20




帝国の地下でレジスタンスの活動が行われていると知ってから、サッカー部の気合は一段と入った。
毎日朝練と、放課後みっちりサッカーをしているのを帰る時に、横目で見るのが私の日課になっていた。

松風くんには何か秘められた力があるみたいで、剣城くんがそれを引っ張り出そうと、練習に付き合っている。
それにしても剣城くんかっこいい。

たまに足を止めて芝生の上で座りながら見る時もあるけど、日が沈む前には必ず家に着くようには帰っている。

決勝の相手は海王学園で、全員がシードとのこと。
全員シードのサッカー部ってどんなのかな、とか考えるけど、考えても関係ないのですぐに頭から消えた。

そんな毎日を繰り返していると、あっという間に決勝戦当日。
なんと今日は優一さんと病室で観戦してます。


「それにしても、本当に試合会場に行かなくて良かったのかい?」

『え、どうしてですか?』


優一さんに誘われたけど、もしかして冗談だったとか…


「京介の応援に行かなくて」

『ぬええ!?剣城くんの!?いいいいいんです!!私は!画面越しで見れるだけでも幸せですから!!』

「そ、そうなんだ(京介は幸せ者だなあ)」


優一さんは私の勢いに押され苦笑いを浮かべていた。どうしよう、少し引かれたかもしれない。


「あ、始まったみたいだよ」


優一さんに言われ、画面越しで試合を見る。
海王学園が先制点を取るのはあっという間だった。しかし、すぐに態勢を立て直し、剣城くんが相手ゴールにシュートを決め同点に追いつく。良い調子が長く続く訳はなく、海王学園は化身を使い有利になっていく。
ていうか、海王学園のキャプテンの化身、海王ポセイドンって、海王学園のための化身じゃないの。
そしてその後もゴールを決められ、一対三で前半は終了した。


「なかなか厳しい状況だね」

『そうですね…、でも剣城くんのシュートかっこ良かったあ…、は!』


私としたことが、また知らない間に惚気て。顔に熱が溜まるのを感じるのとは逆に、優一さんはにこにこと私を見る。
逆に恥ずかしいですね。

そして後半、まさかの松風くんがキーパーに。これも円堂さんの考えがあってのことだろう。
パスが繋がっているが、相手に奪われ、化身使いの一人がゴール前でシュートを打つ。
画面越しでもわかる、松風くんの不安そうな顔、大丈夫だろうか、


「怯むな!」


松風くんに向けたその声は私の中にも響いてきた。


「サッカーを守るんじゃなかったのか!お前の好きなサッカーを!」


どくん。

私の中に流れる血が興奮してるように反応する。
どうしてこんなに剣城くんを知れば知るほど、好きになるのかな。


剣城くんの思いに応えるよう、松風くんは化身を出し、シュートを蹴り返しボールをクリアした。

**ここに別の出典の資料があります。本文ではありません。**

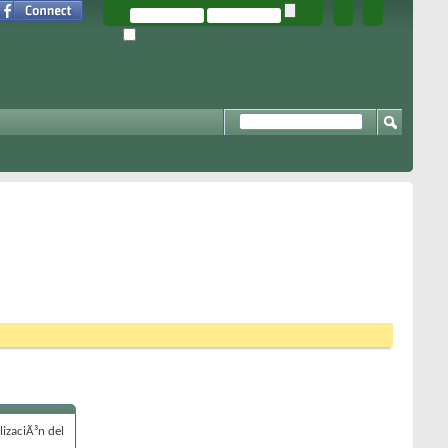
izaciÃ³n del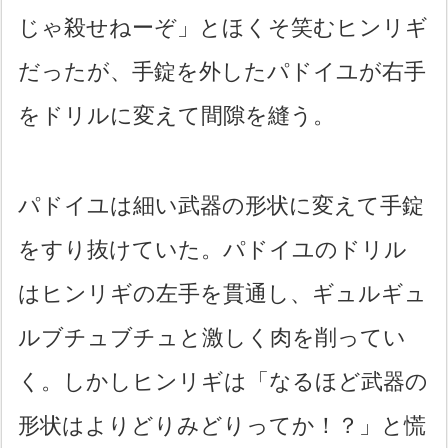
じゃ殺せねーぞ」とほくそ笑むヒンリギ
だったが、手錠を外したパドイユが右手
をドリルに変えて間隙を縫う。
パドイユは細い武器の形状に変えて手錠
をすり抜けていた。パドイユのドリル
はヒンリギの左手を貫通し、ギュルギュ
ルブチュブチュと激しく肉を削ってい
く。しかしヒンリギは「なるほど武器の
形状はよりどりみどりってか！？」と慌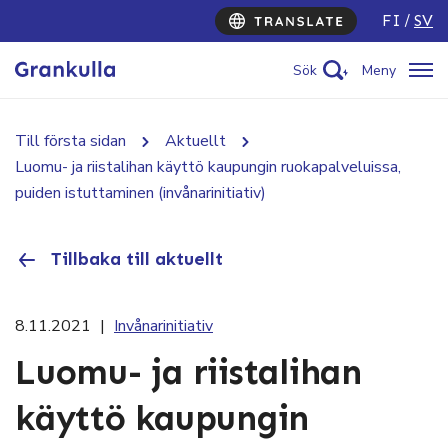
FI
SV
Sök
Meny
Till första sidan
Aktuellt
Luomu- ja riistalihan käyttö kaupungin ruokapalveluissa,
puiden istuttaminen (invånarinitiativ)
Tillbaka till aktuellt
8.11.2021
|
Invånarinitiativ
Luomu- ja riistalihan
käyttö kaupungin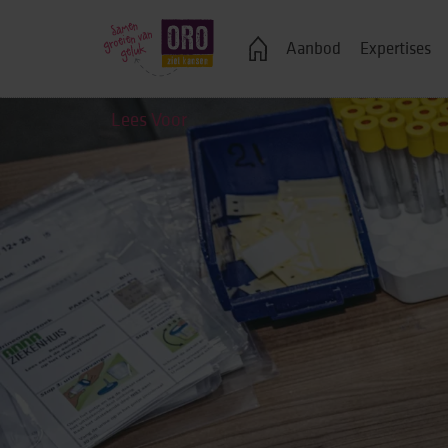
Veelgestelde vragen
Aanbod
Expertises
Lees Voor
Logeren
Ondersteuning bij j
Wonen in een groe
Zelfstandig wonen
Onderwijs, advies 
Vrije tijd
Werk & dagbestedi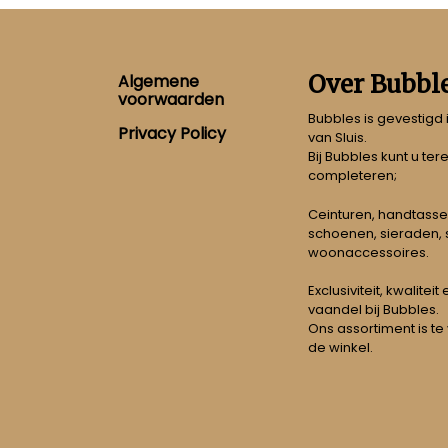
Footer
Over Bubbl
Algemene
voorwaarden
Bubbles is gevestigd
Privacy Policy
van Sluis.
Bij Bubbles kunt u ter
completeren;
Ceinturen, handtasse
schoenen, sieraden, s
woonaccessoires.
Exclusiviteit, kwalitei
vaandel bij Bubbles.
Ons assortiment is te
de winkel.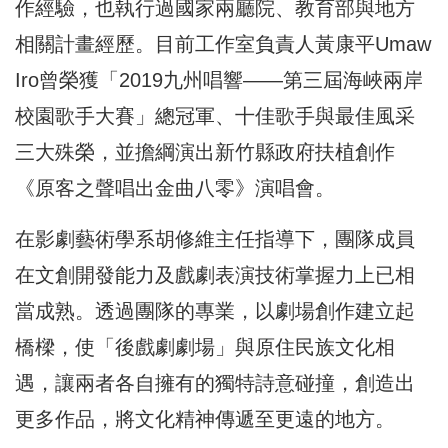
作經驗，也執行過國家兩廳院、教育部與地方
相關計畫經歷。目前工作室負責人黃康平Umaw
Iro曾榮獲「2019九州唱響——第三屆海峽兩岸
校園歌手大賽」總冠軍、十佳歌手與最佳風采
三大殊榮，並擔綱演出新竹縣政府扶植創作
《原客之聲唱出金曲八零》演唱會。
在影劇藝術學系胡修維主任指導下，團隊成員
在文創開發能力及戲劇表演技術掌握力上已相
當成熟。透過團隊的專業，以劇場創作建立起
橋樑，使「後戲劇劇場」與原住民族文化相
遇，讓兩者各自擁有的獨特詩意碰撞，創造出
更多作品，將文化精神傳遞至更遠的地方。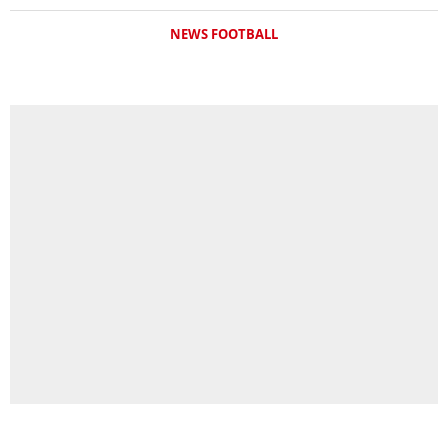
NEWS FOOTBALL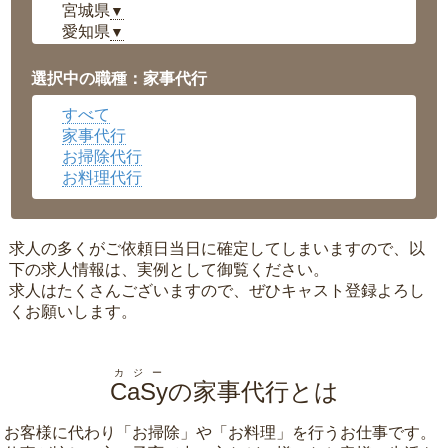
宮城県
▼
愛知県
▼
福井県
▼
岡山県
▼
選択中の職種：家事代行
広島県
▼
すべて
沖縄県
▼
家事代行
お掃除代行
お料理代行
求人の多くがご依頼日当日に確定してしまいますので、以
下の求人情報は、実例として御覧ください。
求人はたくさんございますので、ぜひキャスト登録よろし
くお願いします。
カジー
CaSy
の家事代行とは
お客様に代わり「
お掃除
」や「
お料理
」を行うお仕事です。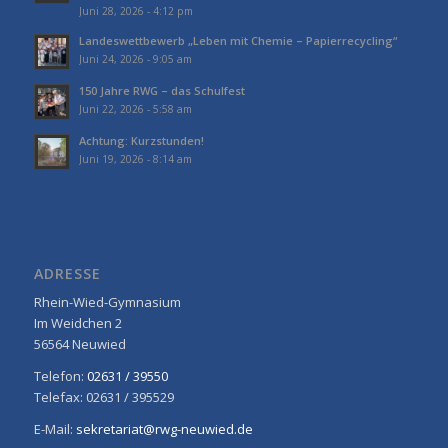
Juni 28, 2026 - 4:12 pm
Landeswettbewerb „Leben mit Chemie – Papierrecycling“
Juni 24, 2026 - 9:05 am
150 Jahre RWG – das Schulfest
Juni 22, 2026 - 5:58 am
Achtung: Kurzstunden!
Juni 19, 2026 - 8:14 am
ADRESSE
Rhein-Wied-Gymnasium
Im Weidchen 2
56564 Neuwied
Telefon:
02631 / 39550
Telefax: 02631 / 395529
E-Mail:
sekretariat@rwg-neuwied.de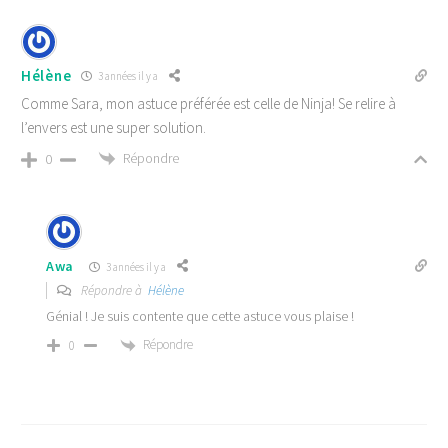
Hélène
3 années il y a
Comme Sara, mon astuce préférée est celle de Ninja! Se relire à
l’envers est une super solution.
Répondre
0
Awa
3 années il y a
Répondre à
Hélène
Génial ! Je suis contente que cette astuce vous plaise !
Répondre
0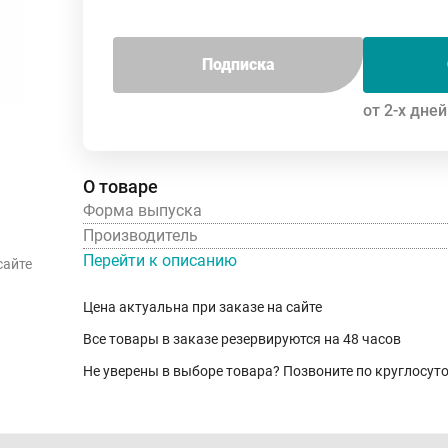
Подписка
от 2-х дней
О товаре
Форма выпуска
Производитель
Перейти к описанию
сайте
Цена актуальна при заказе на сайте
Все товары в заказе резервируются на 48 часов
Не уверены в выборе товара? Позвоните по круглосу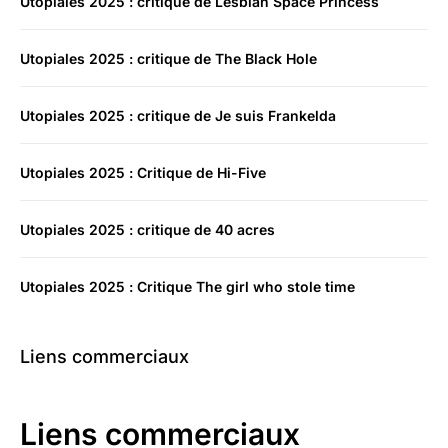
Utopiales 2025 : critique de Lesbian Space Princess
Utopiales 2025 : critique de The Black Hole
Utopiales 2025 : critique de Je suis Frankelda
Utopiales 2025 : Critique de Hi-Five
Utopiales 2025 : critique de 40 acres
Utopiales 2025 : Critique The girl who stole time
Liens commerciaux
Liens commerciaux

それからの流れは雷門にあり、なんとか四対三で勝利を収めた。
勝った瞬間は思わず優一さんの手を握って喜んでしまった。しかもなかなかの力でブンブン振ってしまったごめんなさい。

そして私は試合も見れたことで、おとなしく家に帰った。
今日は決勝戦優勝の祝いとしてご馳走でも作ってあげようかな。